В далекие-предалекие года, когда Гуро был еще молод и не искушен в чародействе, он всегда ощущал душевный подъем, когда приезжал в незнакомое место и видел новые пейзажи. Любопытный взгляд его так и перескакивал с предмета на предмет, подобно тому как белка скачет по веткам, нигде не находя себе долгого покоя. Его интересовало все: причудливая форма доспехов, покрой платьев, шпили на башнях, устройство черепицы, конфигурация мостов, прически, манеры, языковые особенности и народные обычаи. Потом эти вещи стали приедаться. Гуро не помнил точно, сколько лет он живет в России, но полагал, что достаточно, чтобы изучить ее вдоль и поперек, от столицы до самой захолустной деревеньки. Его взгляд не привлекали ни колокольни, ни бескрайние поля – настолько привычной они сделались декорацией. Днестр он видел впервые, но что ему был Днестр? Еще одна река, стекающая в море, соединенное с океаном.

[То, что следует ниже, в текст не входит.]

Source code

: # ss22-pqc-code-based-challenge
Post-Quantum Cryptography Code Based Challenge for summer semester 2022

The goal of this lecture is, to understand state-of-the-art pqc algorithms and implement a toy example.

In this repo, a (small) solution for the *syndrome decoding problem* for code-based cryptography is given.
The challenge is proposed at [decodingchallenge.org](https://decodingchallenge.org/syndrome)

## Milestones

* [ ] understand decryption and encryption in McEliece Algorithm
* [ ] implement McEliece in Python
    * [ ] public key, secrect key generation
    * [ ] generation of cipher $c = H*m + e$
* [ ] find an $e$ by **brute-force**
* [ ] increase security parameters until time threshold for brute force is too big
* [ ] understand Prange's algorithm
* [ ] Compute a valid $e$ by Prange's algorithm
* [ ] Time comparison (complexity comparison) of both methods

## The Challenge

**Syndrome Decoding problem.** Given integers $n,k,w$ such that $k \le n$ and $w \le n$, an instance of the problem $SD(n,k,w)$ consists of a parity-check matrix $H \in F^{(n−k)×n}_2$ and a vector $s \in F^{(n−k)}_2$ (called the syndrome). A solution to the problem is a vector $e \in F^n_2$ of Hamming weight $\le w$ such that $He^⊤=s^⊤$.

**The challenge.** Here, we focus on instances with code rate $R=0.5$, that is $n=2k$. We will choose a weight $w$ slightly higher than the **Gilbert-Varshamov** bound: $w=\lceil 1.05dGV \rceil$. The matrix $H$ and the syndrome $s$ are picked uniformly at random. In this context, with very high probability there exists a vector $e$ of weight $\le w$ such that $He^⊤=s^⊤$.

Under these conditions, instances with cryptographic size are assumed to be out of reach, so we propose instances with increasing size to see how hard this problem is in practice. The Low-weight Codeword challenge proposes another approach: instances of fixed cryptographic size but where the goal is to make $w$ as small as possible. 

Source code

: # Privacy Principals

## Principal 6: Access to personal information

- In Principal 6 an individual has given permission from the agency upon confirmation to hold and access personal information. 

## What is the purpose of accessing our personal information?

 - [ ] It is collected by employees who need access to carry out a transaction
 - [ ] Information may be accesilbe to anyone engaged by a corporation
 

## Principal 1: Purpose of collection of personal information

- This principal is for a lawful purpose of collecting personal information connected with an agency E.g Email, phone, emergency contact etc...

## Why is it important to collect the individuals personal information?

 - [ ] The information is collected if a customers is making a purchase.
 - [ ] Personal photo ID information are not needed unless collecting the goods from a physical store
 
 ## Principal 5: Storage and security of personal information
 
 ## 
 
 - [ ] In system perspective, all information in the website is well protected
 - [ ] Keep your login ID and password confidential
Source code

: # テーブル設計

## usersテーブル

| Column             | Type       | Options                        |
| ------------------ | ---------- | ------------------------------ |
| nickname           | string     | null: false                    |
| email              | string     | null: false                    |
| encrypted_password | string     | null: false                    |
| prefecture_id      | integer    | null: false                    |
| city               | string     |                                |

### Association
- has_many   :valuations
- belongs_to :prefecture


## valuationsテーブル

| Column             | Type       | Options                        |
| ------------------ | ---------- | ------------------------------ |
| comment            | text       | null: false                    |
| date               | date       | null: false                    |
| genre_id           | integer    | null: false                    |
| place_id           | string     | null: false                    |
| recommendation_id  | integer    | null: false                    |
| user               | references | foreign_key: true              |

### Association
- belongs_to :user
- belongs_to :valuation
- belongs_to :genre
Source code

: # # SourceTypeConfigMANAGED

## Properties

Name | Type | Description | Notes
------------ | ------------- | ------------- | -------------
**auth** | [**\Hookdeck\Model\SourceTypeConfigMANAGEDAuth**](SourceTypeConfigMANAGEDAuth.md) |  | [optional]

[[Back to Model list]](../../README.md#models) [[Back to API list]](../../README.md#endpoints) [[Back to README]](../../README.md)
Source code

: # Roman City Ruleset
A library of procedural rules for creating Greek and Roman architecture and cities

Пробежавшись взглядом по речному руслу и крепости, Гуро повернулся, чтобы вернуться в центр города. По заброшенным рвам и валам крепости проносились быстрые тени облаков. Башни, похожие на толстых богатырей в остроконечных шлемах, глядели вдаль черными бойницами. Навстречу Гуро двигались три мужские фигуры. Только одна занимала пустынную дорогу, тогда как две остальных расходились все дальше в стороны, словно для того, чтобы не позволить одинокому путнику разминуться с ними.
Разбойники? Вот так просто среди бела дня? Гуро не испугался, скорее насторожился. Не понравились ему эти трое, совсем не понравились. Бросалась в глаза странная вялость их движений, точно им приходилось действовать через силу. Слишком замедленными они выглядели для разбойников.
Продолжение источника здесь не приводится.